* Document extract
++++++

I was telling my BFF about an incident when it occurred to me that I may have given people the wrong impression about me. It's understandable really, I have stated that I am a swinger, and discussed my sex life so I completely understand if people think I am a total slut. Except it's not true.

Recently, I went to the laundromat with my hubby because well, where else can you do 8 loads of laundry in about an hour for less than 10.00? After we got the washer loaded up, hubby leaves to run an errand, but before he did, I noticed a man I thought was good to look at. I sit down to watch TV, and a few minutes pass.

Suddenly, this good looking man asks me if I have seen his wallet, and I knew from the first second that he knew exactly where his wallet was - I'm a tiny bit psychic like that - but I am a nice person (no really, I am!) and so I helped him look around a bit. His eyes were red, and his speech was slurred, and I thought, "Oh no, a drunk." Drunks love me. I think it's because I grew up around them and know how to handle them, plus drunks seem to like the idea of more cushion for the pushing. Just sayin'...

So, I sit, and try to ignore him - politely - but he sits down next to me, and starts asking questions.
"Where's your husband?" Uh-oh! He wants to know if I am single!
"He's off running an errand." I am not exactly sure how this next question came about or was phrased, so I'll post it as if it were direct, but to be honest, it was pretty darn sly, lol
"Where's your wedding ring?" He didn't believe that I was married.
"This is my wedding ring, see, it's an opal because that's my birthstone." Other than not being a diamond, it actually does look like a wedding ring, so he believed me.
"You're really nice." He had decided to try to proceed even though he knew I was married.
"Aww, you're sweet." And other than being creepy because he looked and acted drunk, he was sweet. Plus, he had a 7 or 8 year old son floating around - he's a single dad - and his son was well behaved! Oh... and he had a southern accent, mmm mmm mmm!
"Do you think your husband would mind if you gave me a hug? I bet he would think it inappropriate." Uh-oh! He wants to get all touchy feely. BUT, I am a swinger, and I also happen to be pretty darn honest. If I don't want you to know something, I don't lie about it, I just keep my mouth shut. In this situation, I didn't really care either way.
"No, we both think of hugs as something friends do, and as totally appropriate."
"Really? Well... That's true." He seemed to be wondering if he could push his luck, and guess what, I was ready with a reply of "Wait a minute, we're not friends yet." but he dropped the issue.

He nodded off a few times for just a second or two, and had an amazing ability to keep track of the conversation considering that he was probably drunk, and half asleep. His friend decided to come over, and I found out that he was also a single father, though his kids didn't live with him full time. I wondered if this information was intended to make me think of what could be going on when his kids weren't around.

I excused myself to go check on my laundry. AKA I beat a hasty retreat! In front of the driers, I texted my hubby, "Help, I am being hit on by a drunk and his friend!" I was not really afraid, though the though did occur to me that there were two of them, and only one of me, and I may not have a choice in the matter... Which to be honest has a certain appeal... sorta... a little, but also ooks me out.

++++++

* Extracted rows

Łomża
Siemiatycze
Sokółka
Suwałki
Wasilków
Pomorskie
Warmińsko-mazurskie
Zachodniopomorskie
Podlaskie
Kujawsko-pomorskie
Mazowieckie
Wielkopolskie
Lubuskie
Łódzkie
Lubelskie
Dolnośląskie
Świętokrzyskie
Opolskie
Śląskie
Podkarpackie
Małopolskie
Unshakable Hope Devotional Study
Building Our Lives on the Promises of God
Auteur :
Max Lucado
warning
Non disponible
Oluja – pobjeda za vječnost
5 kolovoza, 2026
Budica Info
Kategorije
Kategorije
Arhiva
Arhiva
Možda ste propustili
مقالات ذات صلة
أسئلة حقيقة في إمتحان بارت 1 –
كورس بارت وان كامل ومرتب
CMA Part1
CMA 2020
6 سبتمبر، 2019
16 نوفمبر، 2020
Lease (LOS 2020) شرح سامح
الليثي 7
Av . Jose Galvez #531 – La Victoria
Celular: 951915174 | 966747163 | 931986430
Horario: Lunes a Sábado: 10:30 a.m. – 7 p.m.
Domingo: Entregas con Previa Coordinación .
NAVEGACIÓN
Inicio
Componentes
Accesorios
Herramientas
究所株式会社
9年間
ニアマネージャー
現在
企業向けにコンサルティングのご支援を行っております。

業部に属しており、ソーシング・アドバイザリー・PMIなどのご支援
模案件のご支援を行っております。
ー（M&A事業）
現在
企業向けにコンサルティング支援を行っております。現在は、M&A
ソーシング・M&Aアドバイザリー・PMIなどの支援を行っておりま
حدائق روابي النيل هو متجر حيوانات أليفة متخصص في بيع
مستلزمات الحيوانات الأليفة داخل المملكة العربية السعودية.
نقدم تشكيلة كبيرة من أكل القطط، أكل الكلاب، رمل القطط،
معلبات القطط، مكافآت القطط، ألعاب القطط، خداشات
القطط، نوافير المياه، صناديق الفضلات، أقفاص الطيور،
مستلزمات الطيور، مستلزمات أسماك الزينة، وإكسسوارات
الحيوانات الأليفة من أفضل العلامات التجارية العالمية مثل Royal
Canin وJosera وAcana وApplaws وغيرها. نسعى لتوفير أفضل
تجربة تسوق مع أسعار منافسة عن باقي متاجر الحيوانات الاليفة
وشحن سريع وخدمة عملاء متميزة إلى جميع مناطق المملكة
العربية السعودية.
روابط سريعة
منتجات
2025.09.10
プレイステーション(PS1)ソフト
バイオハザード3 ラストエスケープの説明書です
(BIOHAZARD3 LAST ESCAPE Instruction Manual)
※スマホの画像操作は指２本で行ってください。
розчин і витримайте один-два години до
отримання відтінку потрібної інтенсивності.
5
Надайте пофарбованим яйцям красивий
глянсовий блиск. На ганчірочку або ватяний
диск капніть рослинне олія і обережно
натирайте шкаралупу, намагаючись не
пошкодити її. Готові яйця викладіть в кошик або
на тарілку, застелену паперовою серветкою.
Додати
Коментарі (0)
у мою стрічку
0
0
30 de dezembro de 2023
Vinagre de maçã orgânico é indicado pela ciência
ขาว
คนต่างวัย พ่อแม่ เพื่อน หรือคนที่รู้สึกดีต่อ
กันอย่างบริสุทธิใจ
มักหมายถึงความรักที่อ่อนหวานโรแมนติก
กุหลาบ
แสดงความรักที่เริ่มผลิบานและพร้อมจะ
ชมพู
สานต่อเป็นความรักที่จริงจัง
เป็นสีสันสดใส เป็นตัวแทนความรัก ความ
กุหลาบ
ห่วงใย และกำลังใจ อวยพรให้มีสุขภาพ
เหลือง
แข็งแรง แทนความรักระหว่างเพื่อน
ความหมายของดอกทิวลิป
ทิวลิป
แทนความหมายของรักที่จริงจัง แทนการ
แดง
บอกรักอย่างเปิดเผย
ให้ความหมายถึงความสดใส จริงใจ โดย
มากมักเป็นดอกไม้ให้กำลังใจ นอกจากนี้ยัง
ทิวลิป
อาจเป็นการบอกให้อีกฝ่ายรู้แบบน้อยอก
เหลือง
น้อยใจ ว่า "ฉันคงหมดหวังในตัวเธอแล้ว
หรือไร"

++++++

* Exercise 1
Convert the extracted rows, from the first line through the line containing "مقالات ذات صلة", into a Markdown table with the columns No. and Line, leaving out blank lines.
* Exercise 2
Carry on the laundromat story from its last sentence.
The rows are unrelated to the laundromat story above.

* Output 1
| No. | Line |
|---|---|
| 1 | Łomża |
| 2 | Siemiatycze |
| 3 | Sokółka |
| 4 | Suwałki |
| 5 | Wasilków |
| 6 | Pomorskie |
| 7 | Warmińsko-mazurskie |
| 8 | Zachodniopomorskie |
| 9 | Podlaskie |
| 10 | Kujawsko-pomorskie |
| 11 | Mazowieckie |
| 12 | Wielkopolskie |
| 13 | Lubuskie |
| 14 | Łódzkie |
| 15 | Lubelskie |
| 16 | Dolnośląskie |
| 17 | Świętokrzyskie |
| 18 | Opolskie |
| 19 | Śląskie |
| 20 | Podkarpackie |
| 21 | Małopolskie |
| 22 | Unshakable Hope Devotional Study |
| 23 | Building Our Lives on the Promises of God |
| 24 | Auteur : |
| 25 | Max Lucado |
| 26 | warning |
| 27 | Non disponible |
| 28 | Oluja – pobjeda za vječnost |
| 29 | 5 kolovoza, 2026 |
| 30 | Budica Info |
| 31 | Kategorije |
| 32 | Kategorije |
| 33 | Arhiva |
| 34 | Arhiva |
| 35 | Možda ste propustili |
| 36 | مقالات ذات صلة |

* Output 2
I returned to my seat, and he had gone to check on his laundry. Now it was time to get hit on by the friend. Are there no good looking and available women in St. Cloud? Or am I just the only one in the laundromat at the time? OR, am I encouraging them by being nice? ...... or, am I possibly attractive to them? I mean I do have impressive pumpkins, and ultimately men don't really care about much else. I guess they figure they can always turn out the light.

Anyway, I asked the friend questions about him to show that if I was going to consider anything, it was going to be with the muscular red-head. Sorry, but the friend was just not my type, but I will admit that he was in pretty good shape, and wasn't unpleasant to look at. My BFF and I would call him a 3 - doable.

I found out that creepy drunk guy was NOT drunk. I honestly thought a drug of somesort by this point because he had a subtle difference from a drunk man, and you want to know what, I have never been around druggies. I refuse, I will not, if a man hit on me and he is a druggie, so long, hasta la vista! Not gonna happen... so I have no idea what a druggie acts like. This guy was on drugs, the prescription kind.

Apparently, he was taking an Anti-depressant that made him go to sleep, and I do know that there are plenty of these. I also gave him the benefit of the doubt because he had such a wonderful, well-behaved son, and I had a hard time believing that he could raise the boy so well if he was on drugs... the bad kind.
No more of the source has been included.